(Dataset entries)
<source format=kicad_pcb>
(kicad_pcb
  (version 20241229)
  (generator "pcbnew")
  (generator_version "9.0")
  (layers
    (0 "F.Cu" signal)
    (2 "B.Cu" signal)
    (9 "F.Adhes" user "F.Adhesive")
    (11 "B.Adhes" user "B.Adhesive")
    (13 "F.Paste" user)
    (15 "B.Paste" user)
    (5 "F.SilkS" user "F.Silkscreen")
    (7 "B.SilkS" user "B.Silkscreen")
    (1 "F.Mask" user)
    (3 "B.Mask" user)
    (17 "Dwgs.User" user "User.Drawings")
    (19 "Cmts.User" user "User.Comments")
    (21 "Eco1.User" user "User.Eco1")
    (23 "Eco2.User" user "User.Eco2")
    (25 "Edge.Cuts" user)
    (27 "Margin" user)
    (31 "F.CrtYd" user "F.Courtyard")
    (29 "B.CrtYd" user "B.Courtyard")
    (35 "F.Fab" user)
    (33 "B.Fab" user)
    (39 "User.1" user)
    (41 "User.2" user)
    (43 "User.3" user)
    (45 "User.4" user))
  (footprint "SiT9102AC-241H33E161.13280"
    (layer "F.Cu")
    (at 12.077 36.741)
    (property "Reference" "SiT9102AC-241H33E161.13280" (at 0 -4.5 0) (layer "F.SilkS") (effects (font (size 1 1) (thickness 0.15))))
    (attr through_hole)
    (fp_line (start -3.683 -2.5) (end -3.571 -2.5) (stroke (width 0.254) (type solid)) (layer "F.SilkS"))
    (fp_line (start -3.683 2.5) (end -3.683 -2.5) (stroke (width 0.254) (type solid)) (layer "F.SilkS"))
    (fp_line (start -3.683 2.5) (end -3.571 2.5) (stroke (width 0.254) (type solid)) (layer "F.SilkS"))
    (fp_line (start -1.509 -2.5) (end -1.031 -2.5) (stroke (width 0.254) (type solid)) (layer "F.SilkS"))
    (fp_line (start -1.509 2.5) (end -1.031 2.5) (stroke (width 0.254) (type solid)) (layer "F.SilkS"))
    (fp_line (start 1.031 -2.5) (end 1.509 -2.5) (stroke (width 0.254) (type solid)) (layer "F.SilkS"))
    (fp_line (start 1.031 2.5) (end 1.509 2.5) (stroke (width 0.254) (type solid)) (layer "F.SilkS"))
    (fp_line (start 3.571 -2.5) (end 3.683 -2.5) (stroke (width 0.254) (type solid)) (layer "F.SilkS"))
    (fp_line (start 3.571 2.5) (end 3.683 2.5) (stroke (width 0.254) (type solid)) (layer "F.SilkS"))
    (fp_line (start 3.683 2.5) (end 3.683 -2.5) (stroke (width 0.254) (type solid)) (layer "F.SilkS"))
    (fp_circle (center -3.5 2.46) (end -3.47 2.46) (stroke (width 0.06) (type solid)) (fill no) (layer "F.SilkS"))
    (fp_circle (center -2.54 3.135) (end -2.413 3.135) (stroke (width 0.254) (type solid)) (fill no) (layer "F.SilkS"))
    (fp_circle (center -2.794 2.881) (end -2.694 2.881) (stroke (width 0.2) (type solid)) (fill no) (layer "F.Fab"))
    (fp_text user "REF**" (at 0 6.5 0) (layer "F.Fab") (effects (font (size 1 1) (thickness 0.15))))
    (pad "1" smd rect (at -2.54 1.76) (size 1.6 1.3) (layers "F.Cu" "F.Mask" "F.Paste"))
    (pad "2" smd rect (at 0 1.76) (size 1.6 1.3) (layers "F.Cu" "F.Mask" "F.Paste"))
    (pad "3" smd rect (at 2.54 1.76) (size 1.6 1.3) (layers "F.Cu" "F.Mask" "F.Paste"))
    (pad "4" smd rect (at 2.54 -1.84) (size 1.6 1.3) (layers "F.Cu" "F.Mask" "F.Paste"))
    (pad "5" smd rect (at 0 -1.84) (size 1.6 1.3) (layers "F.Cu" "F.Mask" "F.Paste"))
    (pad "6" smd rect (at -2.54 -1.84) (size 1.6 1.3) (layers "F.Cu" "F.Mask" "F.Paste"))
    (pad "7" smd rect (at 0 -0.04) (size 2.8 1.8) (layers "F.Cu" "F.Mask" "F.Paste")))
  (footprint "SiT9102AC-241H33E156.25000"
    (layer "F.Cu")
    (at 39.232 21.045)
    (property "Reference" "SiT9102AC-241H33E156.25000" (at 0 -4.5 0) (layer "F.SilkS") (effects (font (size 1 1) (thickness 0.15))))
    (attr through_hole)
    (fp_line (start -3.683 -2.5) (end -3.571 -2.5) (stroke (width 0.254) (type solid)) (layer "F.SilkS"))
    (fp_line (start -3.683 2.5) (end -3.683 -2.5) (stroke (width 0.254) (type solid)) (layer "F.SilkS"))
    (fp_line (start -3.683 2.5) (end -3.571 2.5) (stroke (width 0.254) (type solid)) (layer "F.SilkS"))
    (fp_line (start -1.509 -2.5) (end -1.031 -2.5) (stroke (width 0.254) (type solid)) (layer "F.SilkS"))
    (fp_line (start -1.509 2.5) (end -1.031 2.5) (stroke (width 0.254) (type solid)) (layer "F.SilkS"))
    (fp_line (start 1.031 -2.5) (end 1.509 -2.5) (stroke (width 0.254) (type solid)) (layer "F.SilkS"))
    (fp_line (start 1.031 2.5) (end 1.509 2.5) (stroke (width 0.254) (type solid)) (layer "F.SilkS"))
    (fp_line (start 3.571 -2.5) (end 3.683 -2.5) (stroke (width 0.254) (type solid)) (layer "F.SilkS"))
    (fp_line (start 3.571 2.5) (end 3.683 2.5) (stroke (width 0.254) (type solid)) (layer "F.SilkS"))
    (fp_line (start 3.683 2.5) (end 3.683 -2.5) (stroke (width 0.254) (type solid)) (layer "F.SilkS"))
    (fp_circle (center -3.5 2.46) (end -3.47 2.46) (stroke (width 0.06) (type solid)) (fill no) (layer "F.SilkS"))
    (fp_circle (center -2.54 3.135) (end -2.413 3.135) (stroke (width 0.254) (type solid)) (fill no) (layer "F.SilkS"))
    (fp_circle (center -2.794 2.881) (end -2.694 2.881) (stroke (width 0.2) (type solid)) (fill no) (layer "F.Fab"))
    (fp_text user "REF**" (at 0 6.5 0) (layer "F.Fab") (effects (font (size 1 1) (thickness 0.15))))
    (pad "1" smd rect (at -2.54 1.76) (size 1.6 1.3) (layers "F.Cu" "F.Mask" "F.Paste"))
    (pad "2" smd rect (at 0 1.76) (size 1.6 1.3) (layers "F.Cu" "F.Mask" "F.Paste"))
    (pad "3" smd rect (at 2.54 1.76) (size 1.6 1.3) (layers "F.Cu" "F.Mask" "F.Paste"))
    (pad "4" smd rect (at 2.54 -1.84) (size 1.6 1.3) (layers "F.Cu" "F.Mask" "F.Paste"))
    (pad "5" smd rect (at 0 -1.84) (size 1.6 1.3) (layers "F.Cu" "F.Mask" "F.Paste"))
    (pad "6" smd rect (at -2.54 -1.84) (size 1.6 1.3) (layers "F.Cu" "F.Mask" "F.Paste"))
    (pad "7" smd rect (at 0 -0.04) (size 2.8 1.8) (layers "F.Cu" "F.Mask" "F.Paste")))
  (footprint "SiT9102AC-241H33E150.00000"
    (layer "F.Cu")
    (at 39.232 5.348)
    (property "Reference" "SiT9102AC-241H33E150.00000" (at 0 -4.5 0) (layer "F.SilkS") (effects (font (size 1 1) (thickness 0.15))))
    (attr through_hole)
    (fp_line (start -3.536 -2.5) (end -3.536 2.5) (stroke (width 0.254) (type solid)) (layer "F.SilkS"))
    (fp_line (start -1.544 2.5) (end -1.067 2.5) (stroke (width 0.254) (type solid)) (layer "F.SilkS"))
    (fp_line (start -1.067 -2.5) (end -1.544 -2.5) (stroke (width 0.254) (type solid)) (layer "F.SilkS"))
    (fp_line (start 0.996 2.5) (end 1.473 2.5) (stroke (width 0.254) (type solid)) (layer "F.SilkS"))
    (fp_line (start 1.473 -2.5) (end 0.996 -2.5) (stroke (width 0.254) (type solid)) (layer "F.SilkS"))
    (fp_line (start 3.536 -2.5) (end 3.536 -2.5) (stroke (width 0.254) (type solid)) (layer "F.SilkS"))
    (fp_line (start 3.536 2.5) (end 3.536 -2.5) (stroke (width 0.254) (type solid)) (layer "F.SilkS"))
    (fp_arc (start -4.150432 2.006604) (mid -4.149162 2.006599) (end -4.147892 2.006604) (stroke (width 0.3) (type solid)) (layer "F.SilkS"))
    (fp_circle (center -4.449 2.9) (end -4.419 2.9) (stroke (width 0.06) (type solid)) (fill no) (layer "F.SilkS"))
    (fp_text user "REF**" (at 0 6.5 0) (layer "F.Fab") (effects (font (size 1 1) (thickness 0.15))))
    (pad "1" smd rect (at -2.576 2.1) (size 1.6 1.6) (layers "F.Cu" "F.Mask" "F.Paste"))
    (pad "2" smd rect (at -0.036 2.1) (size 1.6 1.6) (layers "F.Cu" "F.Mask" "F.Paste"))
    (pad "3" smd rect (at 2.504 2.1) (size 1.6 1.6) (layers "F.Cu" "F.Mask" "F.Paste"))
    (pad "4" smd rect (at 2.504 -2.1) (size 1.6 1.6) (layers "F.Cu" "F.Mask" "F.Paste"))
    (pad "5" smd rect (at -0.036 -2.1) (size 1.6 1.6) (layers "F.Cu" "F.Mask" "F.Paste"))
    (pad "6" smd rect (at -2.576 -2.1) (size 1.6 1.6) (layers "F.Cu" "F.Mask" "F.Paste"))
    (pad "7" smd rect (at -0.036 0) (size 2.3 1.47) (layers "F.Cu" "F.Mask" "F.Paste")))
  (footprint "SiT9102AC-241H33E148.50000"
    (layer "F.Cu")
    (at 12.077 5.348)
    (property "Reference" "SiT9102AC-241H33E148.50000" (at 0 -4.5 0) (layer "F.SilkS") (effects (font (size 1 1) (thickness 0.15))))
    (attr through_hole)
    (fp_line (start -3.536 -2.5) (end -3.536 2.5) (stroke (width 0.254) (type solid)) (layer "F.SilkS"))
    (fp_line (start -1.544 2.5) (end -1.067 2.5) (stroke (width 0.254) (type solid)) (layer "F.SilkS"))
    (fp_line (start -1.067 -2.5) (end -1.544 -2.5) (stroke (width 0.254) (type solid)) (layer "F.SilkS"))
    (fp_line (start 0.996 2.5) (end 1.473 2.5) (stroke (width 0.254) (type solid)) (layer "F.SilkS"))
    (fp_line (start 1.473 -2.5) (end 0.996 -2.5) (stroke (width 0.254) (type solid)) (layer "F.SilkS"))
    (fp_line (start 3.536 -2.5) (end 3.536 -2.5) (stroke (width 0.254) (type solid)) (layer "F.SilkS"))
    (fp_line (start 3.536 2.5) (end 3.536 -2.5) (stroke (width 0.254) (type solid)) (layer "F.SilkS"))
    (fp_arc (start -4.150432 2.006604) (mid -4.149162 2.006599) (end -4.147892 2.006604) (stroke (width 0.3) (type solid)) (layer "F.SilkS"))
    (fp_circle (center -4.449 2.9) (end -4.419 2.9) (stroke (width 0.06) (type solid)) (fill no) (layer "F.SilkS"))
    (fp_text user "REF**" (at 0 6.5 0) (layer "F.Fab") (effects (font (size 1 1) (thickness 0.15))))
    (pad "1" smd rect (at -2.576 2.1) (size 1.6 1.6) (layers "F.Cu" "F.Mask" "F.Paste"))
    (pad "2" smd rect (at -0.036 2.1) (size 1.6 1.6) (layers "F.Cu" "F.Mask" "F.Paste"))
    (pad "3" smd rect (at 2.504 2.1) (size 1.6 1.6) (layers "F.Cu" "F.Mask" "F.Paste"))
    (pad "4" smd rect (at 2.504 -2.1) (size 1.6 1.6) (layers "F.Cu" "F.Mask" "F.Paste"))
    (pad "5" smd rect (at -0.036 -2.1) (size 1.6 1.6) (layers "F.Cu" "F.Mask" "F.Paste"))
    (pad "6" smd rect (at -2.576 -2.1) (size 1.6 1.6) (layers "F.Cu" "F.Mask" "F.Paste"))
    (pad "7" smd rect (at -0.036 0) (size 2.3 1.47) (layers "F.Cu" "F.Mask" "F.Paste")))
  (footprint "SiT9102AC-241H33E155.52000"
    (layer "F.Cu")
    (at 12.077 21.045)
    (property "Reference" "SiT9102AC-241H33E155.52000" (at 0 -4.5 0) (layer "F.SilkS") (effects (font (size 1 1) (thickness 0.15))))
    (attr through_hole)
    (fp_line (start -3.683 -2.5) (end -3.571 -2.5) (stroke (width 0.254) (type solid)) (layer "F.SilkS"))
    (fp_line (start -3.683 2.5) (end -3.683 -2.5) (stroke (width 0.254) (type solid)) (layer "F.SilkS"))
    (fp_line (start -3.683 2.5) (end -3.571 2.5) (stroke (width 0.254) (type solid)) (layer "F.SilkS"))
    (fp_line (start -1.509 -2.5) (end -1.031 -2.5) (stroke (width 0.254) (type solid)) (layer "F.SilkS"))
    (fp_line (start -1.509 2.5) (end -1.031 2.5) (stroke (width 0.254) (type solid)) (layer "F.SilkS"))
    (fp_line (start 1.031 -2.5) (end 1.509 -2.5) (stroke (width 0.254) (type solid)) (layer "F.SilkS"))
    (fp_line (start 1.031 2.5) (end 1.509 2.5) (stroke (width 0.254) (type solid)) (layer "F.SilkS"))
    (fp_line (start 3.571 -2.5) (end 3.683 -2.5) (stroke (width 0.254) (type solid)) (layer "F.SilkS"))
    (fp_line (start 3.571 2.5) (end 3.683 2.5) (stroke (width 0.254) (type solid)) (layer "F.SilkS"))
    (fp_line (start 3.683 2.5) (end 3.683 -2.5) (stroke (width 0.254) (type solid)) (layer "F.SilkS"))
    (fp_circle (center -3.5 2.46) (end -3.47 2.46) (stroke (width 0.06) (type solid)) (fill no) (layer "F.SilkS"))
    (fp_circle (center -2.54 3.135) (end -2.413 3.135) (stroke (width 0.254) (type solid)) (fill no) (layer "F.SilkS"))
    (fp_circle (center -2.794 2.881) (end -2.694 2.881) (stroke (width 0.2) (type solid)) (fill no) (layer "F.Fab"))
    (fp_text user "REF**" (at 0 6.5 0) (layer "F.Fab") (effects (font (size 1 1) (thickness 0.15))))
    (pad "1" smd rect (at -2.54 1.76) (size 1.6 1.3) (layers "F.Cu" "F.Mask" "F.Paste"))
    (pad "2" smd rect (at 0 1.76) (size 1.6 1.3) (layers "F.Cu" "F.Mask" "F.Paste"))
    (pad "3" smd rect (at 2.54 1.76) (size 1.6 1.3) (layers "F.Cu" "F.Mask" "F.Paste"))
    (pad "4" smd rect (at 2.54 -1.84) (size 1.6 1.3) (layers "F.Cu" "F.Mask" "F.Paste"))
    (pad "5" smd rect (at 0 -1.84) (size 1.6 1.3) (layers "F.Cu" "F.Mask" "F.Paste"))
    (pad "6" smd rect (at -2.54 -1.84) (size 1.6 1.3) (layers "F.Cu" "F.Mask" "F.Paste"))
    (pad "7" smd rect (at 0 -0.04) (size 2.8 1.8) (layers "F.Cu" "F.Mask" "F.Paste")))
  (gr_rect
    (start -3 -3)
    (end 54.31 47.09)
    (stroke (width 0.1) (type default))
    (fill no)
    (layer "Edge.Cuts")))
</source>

### [What is required]
Before answering, count every line of the records that contains "footprint"; the answer is that number and nothing more.

### [Written response]
5